We saw that oncologist again, and then got a second opinion from Dana-Farber and switched my care there, on the spot - if you've been lucky enough to never have had a reason to go there, please know that if you ever have a reason, you won't want to be anywhere else.  I have a gastrointestinal oncologist, a colon and rectal surgeon, and a gynecologic oncologist (they could not safely rule out the spread of the cancer as the cause of my ovary's abnormal size and shape; the needle biopsy required was too risky should it result in a rupture and spread cancer cells all over my abdomen).  All of them have said this is treatable and curable and they will get me through it.  I have my last surgical follow up at Mount Auburn next Thursday; I get a portacath next Friday; I start chemotherapy on Monday, August 24th.

I have still not fully absorbed the situation.  I cry now and then, suddenly and unexpectedly and usually when I'm alone, and I'm not sure what about.  I'm too young, too healthy.  It's unfair and scary and wicked inconvenient.  It's an unreasonable burden for my husband and kids.  I had no say in the matter and I still have to deal with it.  Of course that's what I will do - deal with it.  I'm adaptable and strong enough and confident in the tidal wave of support that is behind me.  And so we'll get on with the business of getting better.

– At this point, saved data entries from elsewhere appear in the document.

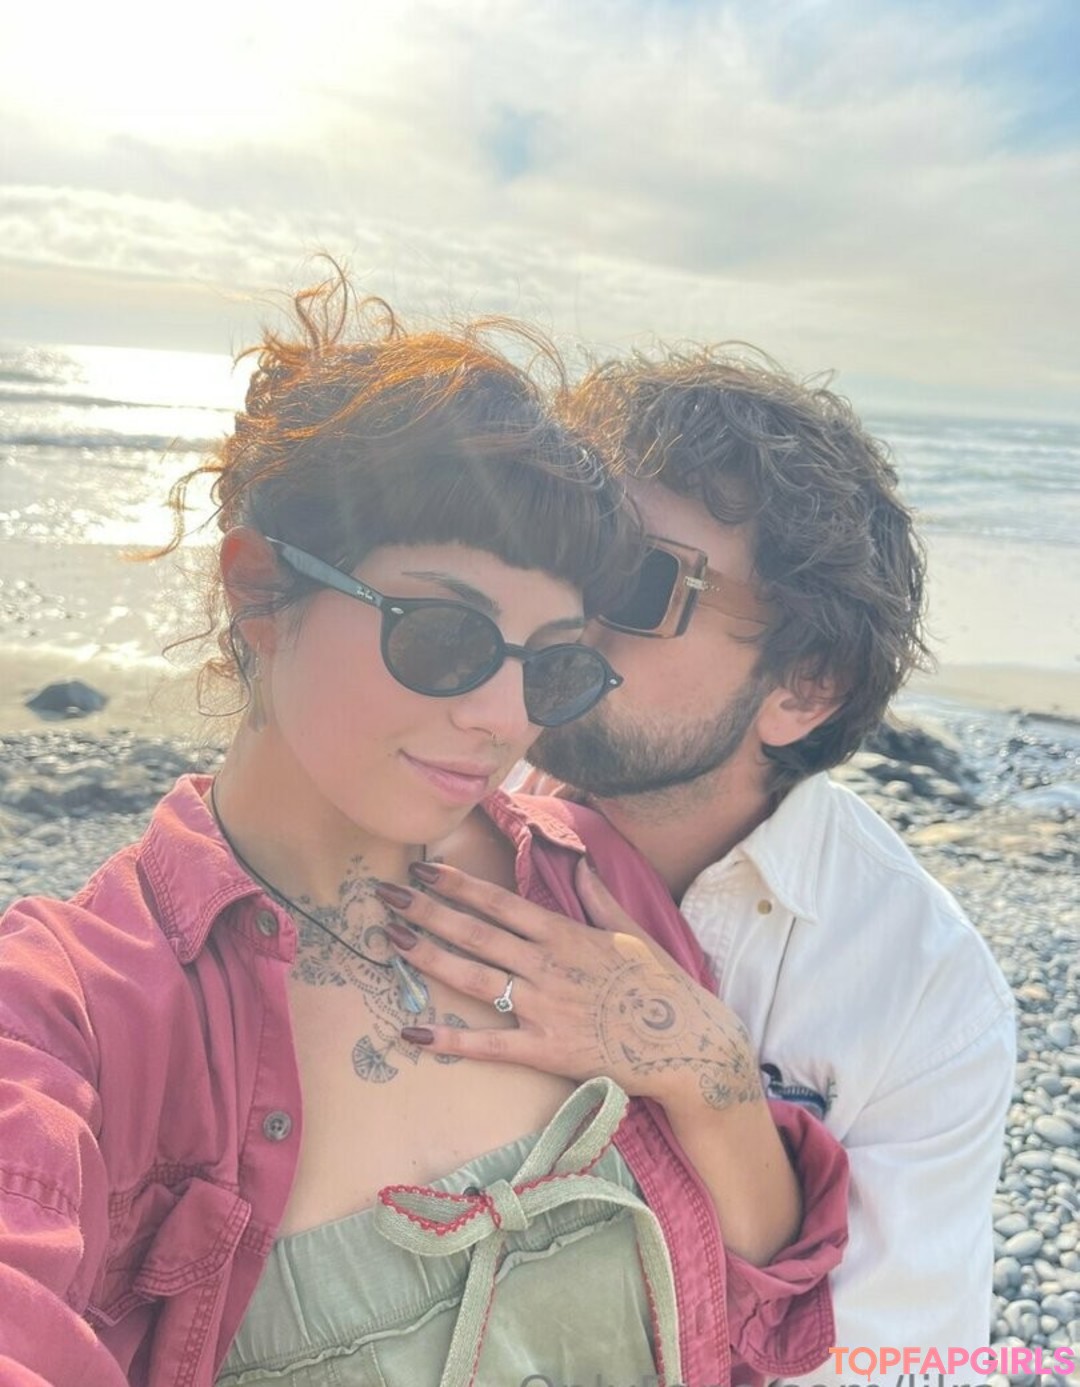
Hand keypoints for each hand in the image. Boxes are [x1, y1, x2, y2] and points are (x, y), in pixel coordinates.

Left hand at [375, 858, 762, 1112]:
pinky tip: (413, 1032)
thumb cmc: (661, 986)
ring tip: (392, 941)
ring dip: (428, 958)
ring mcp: (544, 1007)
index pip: (499, 902)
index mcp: (565, 934)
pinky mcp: (546, 1050)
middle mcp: (547, 965)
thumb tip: (579, 864)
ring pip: (474, 978)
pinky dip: (449, 1038)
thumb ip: (598, 897)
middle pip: (475, 933)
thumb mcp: (631, 931)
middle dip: (427, 911)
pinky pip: (489, 1044)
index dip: (457, 885)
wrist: (686, 1044)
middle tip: (385, 895)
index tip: (423, 869)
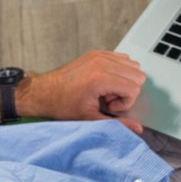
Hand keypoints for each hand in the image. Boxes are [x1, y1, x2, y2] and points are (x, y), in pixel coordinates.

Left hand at [26, 51, 146, 130]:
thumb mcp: (90, 118)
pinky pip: (122, 59)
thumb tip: (137, 128)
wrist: (43, 92)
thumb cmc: (62, 105)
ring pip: (132, 65)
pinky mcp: (97, 53)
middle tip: (108, 99)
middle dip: (127, 90)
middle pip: (138, 74)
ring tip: (105, 90)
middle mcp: (102, 62)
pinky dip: (119, 71)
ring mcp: (99, 55)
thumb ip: (118, 123)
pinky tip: (104, 82)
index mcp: (100, 78)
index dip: (126, 102)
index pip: (135, 87)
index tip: (109, 106)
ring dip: (124, 80)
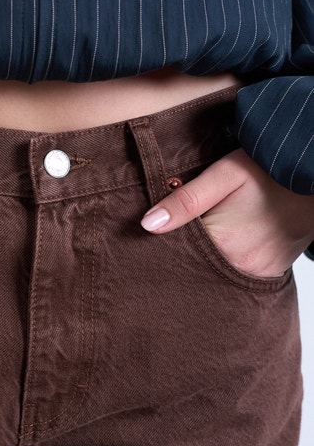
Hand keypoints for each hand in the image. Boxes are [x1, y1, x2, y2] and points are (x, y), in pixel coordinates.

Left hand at [140, 149, 313, 277]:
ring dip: (203, 260)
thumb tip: (148, 224)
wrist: (311, 176)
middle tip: (183, 233)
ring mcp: (255, 273)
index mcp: (221, 243)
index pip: (175, 254)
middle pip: (194, 267)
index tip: (153, 234)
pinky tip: (225, 244)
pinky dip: (224, 263)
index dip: (164, 242)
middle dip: (182, 254)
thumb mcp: (224, 175)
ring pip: (213, 273)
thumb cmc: (268, 171)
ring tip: (208, 236)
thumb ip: (185, 200)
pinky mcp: (269, 274)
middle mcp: (238, 267)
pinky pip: (235, 275)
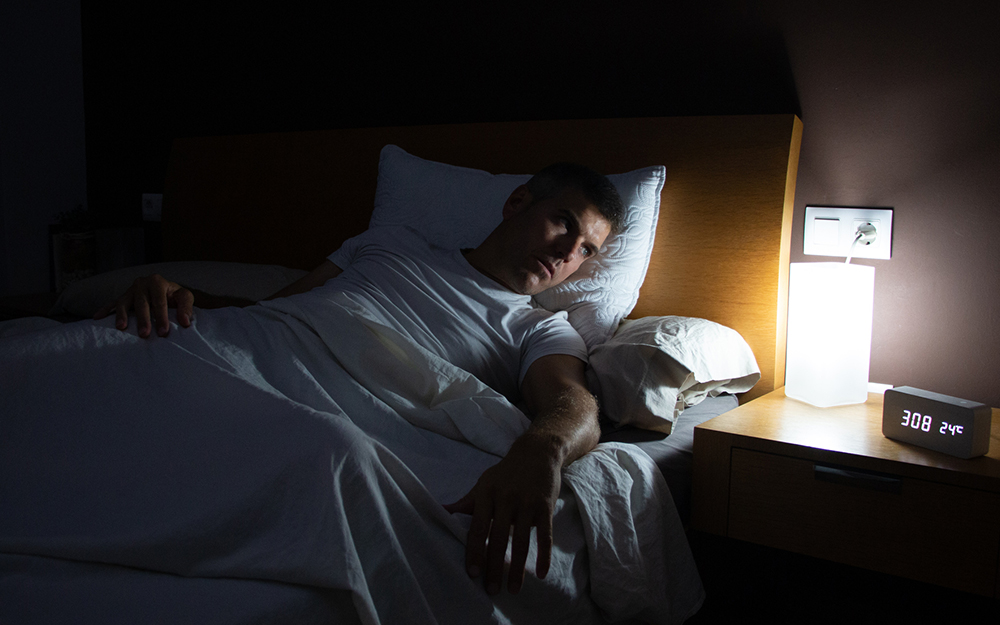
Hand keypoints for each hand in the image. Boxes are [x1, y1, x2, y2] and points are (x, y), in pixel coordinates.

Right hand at [94, 274, 193, 337]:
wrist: (164, 291)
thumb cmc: (174, 296)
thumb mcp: (184, 297)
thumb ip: (186, 308)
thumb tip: (185, 322)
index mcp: (157, 281)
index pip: (160, 301)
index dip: (162, 317)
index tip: (163, 332)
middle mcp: (141, 283)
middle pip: (142, 303)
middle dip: (143, 319)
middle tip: (144, 334)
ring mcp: (130, 290)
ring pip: (124, 303)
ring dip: (122, 315)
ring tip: (121, 327)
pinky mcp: (122, 297)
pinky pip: (111, 304)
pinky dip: (105, 310)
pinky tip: (97, 318)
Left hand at [444, 437, 560, 594]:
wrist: (537, 452)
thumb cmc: (506, 472)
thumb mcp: (484, 483)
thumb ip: (466, 502)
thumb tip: (441, 511)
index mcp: (487, 494)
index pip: (478, 528)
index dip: (474, 551)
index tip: (472, 573)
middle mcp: (506, 499)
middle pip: (498, 538)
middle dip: (494, 566)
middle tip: (491, 589)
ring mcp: (527, 503)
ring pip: (521, 541)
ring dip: (517, 568)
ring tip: (512, 588)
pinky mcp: (545, 506)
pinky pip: (545, 535)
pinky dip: (543, 555)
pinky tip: (540, 573)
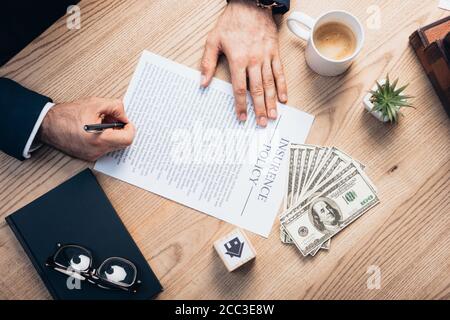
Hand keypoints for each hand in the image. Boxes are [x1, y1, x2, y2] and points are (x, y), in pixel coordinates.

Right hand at [39, 97, 135, 160]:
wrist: (47, 125)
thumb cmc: (67, 115)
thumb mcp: (95, 103)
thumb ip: (115, 107)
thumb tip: (124, 115)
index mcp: (99, 139)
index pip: (128, 139)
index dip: (130, 128)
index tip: (126, 121)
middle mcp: (97, 150)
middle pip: (122, 143)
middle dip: (121, 129)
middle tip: (113, 118)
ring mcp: (92, 155)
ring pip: (114, 145)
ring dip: (113, 134)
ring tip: (102, 122)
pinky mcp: (88, 156)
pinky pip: (104, 148)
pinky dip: (105, 138)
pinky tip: (96, 129)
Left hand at [201, 0, 286, 126]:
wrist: (250, 4)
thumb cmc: (231, 22)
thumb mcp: (213, 40)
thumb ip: (207, 63)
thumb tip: (202, 83)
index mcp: (238, 60)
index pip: (239, 88)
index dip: (240, 105)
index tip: (242, 117)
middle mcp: (253, 60)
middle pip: (257, 90)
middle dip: (259, 109)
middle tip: (261, 123)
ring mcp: (266, 57)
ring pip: (270, 83)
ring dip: (271, 102)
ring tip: (273, 116)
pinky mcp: (274, 52)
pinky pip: (280, 72)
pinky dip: (282, 86)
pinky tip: (283, 98)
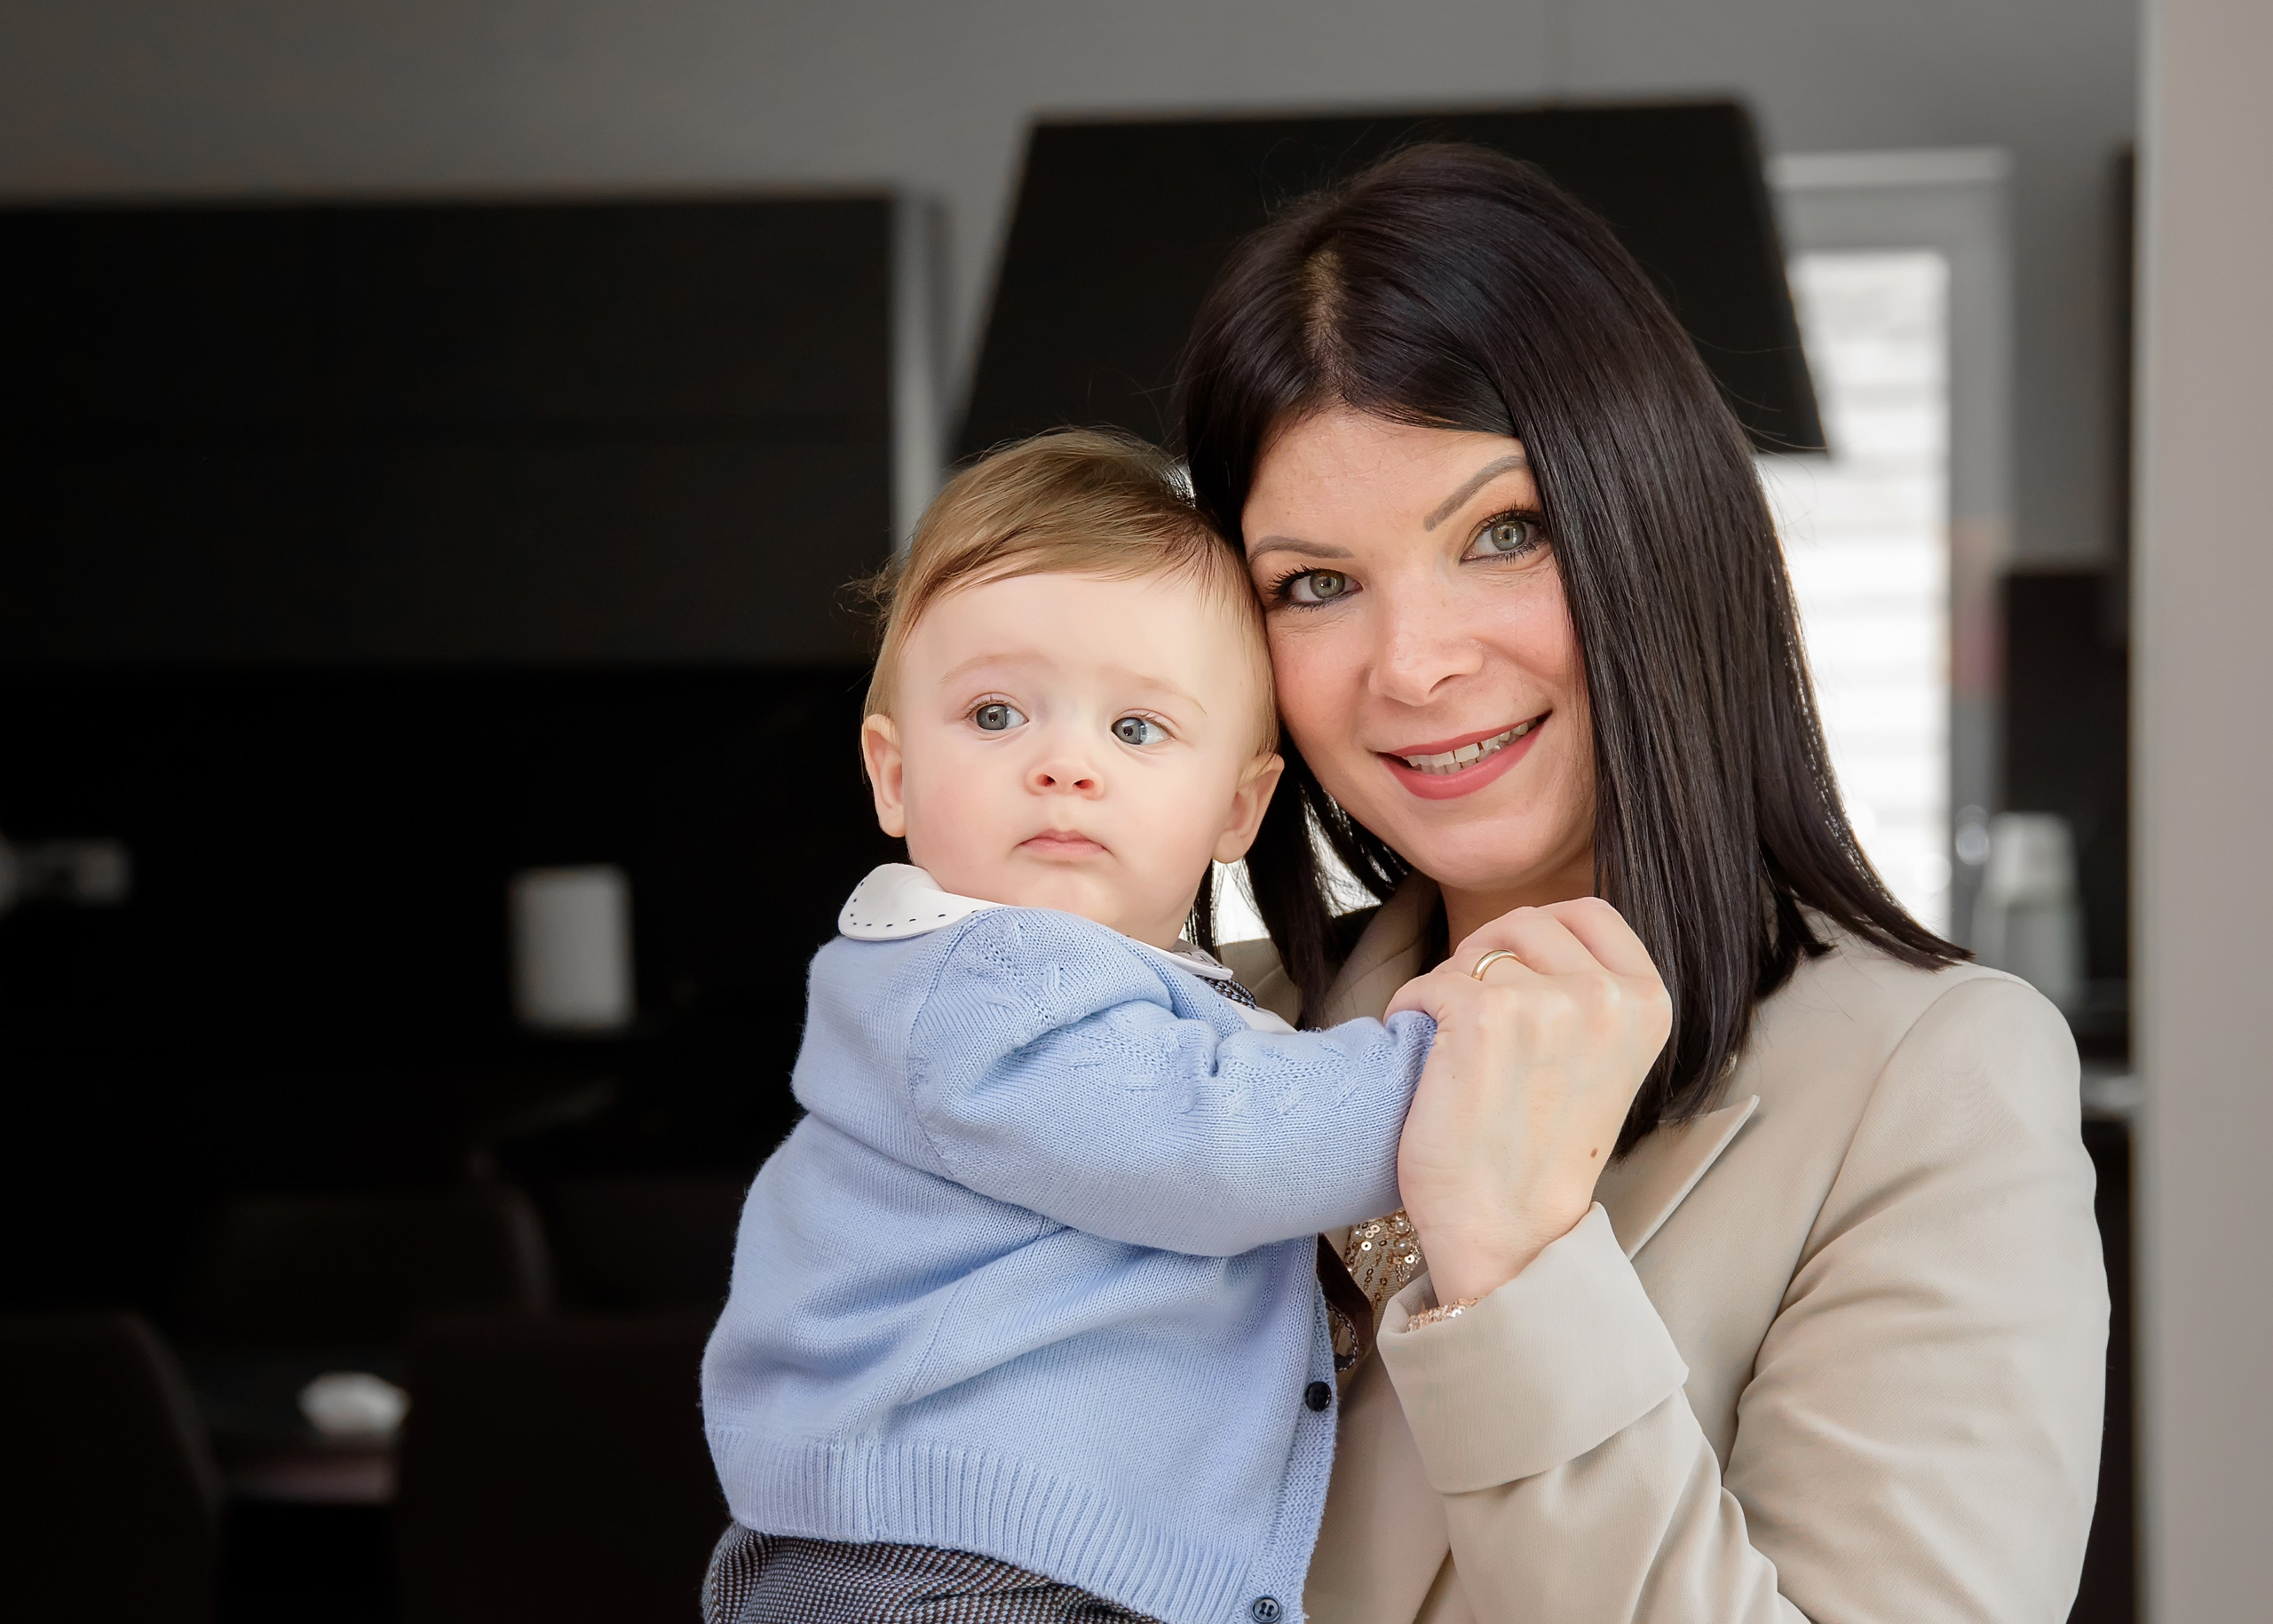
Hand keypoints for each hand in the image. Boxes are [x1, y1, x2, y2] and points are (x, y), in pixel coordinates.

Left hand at [1385, 898, 1670, 1302]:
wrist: (1508, 1232)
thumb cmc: (1541, 1150)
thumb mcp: (1598, 1058)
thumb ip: (1587, 994)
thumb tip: (1539, 928)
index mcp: (1647, 1002)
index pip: (1589, 912)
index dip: (1538, 932)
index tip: (1513, 969)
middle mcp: (1607, 996)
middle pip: (1525, 923)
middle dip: (1486, 957)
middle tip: (1469, 1013)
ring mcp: (1547, 1003)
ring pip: (1475, 955)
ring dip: (1448, 989)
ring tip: (1451, 1047)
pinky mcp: (1482, 1016)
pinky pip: (1429, 982)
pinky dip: (1410, 1010)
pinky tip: (1421, 1053)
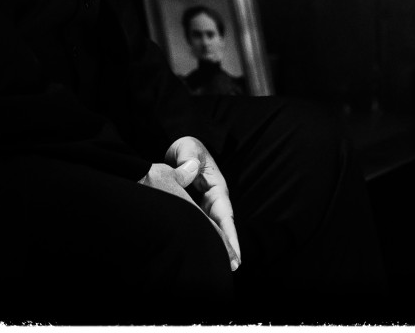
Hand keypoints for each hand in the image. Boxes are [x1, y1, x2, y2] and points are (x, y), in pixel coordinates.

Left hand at [165, 135, 240, 270]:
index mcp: (217, 187)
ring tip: (221, 266)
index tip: (234, 253)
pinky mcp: (197, 209)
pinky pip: (202, 225)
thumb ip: (189, 157)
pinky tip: (201, 253)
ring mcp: (206, 206)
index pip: (225, 214)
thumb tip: (191, 168)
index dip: (229, 234)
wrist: (180, 151)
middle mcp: (215, 199)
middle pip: (222, 226)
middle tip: (232, 267)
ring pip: (212, 228)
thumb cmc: (187, 149)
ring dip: (217, 245)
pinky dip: (204, 239)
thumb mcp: (188, 147)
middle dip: (228, 247)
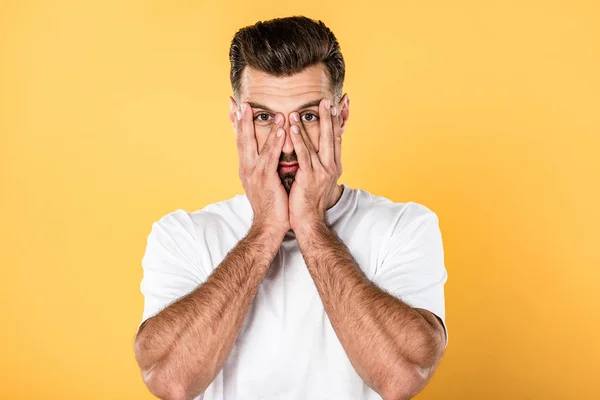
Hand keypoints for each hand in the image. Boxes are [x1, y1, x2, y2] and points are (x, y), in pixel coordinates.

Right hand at [233, 101, 289, 236]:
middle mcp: (246, 169)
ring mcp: (254, 174)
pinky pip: (270, 156)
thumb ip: (265, 168)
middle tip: (240, 102)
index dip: (237, 125)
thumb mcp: (265, 183)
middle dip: (240, 120)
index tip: (235, 108)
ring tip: (260, 109)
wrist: (269, 227)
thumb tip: (269, 156)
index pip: (241, 142)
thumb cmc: (272, 206)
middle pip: (241, 139)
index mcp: (246, 169)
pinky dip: (274, 142)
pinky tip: (281, 130)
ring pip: (254, 145)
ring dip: (258, 126)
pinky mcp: (264, 179)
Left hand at [288, 98, 342, 232]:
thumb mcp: (318, 179)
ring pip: (316, 143)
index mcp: (333, 166)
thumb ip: (318, 163)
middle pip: (332, 137)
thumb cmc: (309, 201)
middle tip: (327, 100)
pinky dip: (299, 140)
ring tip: (301, 109)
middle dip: (329, 117)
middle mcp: (331, 167)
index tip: (336, 106)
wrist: (308, 222)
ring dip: (308, 125)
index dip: (337, 122)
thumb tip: (316, 151)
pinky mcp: (309, 178)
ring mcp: (321, 172)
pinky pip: (304, 155)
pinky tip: (292, 127)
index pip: (337, 139)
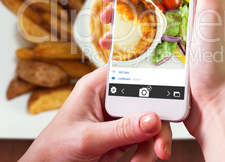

Today, though, is the day before I go on vacation.  I need to pack.

1 comment:

  1. Erin, think of all the things you have going for you: your youth and strength, both mental and physical; Dana-Farber- I know of no place in the world where you could get better care; the optimism of your oncologists that this can be cured; an army of people who support you, including the Blue Heron family; and a strong and loving husband who I'm sure will be a great strength for you. Please be encouraged. You have the will, strength and resources. You will beat this.